#### Bacaan ####

Pagi-pagi pada saat makan pagi, Tjilik Riwut ditemani oleh mantan Kapten
[semasa gerilya melawan Belanda] Tiyel Djelau, sudah berada di Istana
Merdeka. Begitu berjumpa tanpa dipersilahkan duduk, Presiden Soekarno langsung
bertanya setengah menuding Tjilik Riwut: "Kau memberontak ya?!". Tjilik Riwut
dan Tiyel Djelau menatap tajam mata Soekarno, kemudian berkata: "Saya dan
teman-teman sudah mempertaruhkan kepala untuk Republik ini. Jika Bung Karno tak
percaya saya, saya keluar sekarang. Tak usah bicara apa-apa lagi". Tjilik Riwut
dan Tiyel Djelau segera mau balik belakang. Mau meninggalkan Istana Merdeka.
Melihat sikap demikian, Bung Karno lalu surut dan mengajak dua putera Dayak
duduk dan berbicara sungguh-sungguh tentang soal Kalteng.
Pemberontakan Dayak pada waktu itu untuk mendapatkan status propinsi
tersendiri setelah boyak , tak sabar dan tak tahan lagi atas sedotan alam
mereka secara tak semena-mena dan orang setempat tak mendapatkan hasil apa-apa,
sampai SD, SMP apalagi SMA jadi sesuatu yang mewah, memperlihatkan "ada sesuatu
yang tak beres" dalam politik nasional suka bangsa penyelenggara negara.
Pemberontakan adalah jawaban terhadap politik etnik yang diturunkan oleh
kendaraan politik nasional. Asap pemberontakan lokal bermula dari api yang
dinyalakan oleh Jakarta. Pemberontakan adalah jawaban langsung balas-berbalas
dari daerah terhadap pusat. "Api dihadapi dengan api, mata dihadapi dengan
mata" , jika menggunakan istilah Jendral Ch Van Tân dari Viêt Bac, Vîêt Nam
Utara.

#### Data Tercatat ####

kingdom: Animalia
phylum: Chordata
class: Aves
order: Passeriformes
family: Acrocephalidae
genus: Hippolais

####

Tujuan.
Dalam bacaan tentang pertemuan Tjilik Riwut dengan Soekarno, siapa yang menemani Tjilik Riwut ke Istana Merdeka? Jawablah hanya berdasarkan bacaan.

Hasil.
Tiyel Djelau, mantan kapten semasa gerilya melawan Belanda.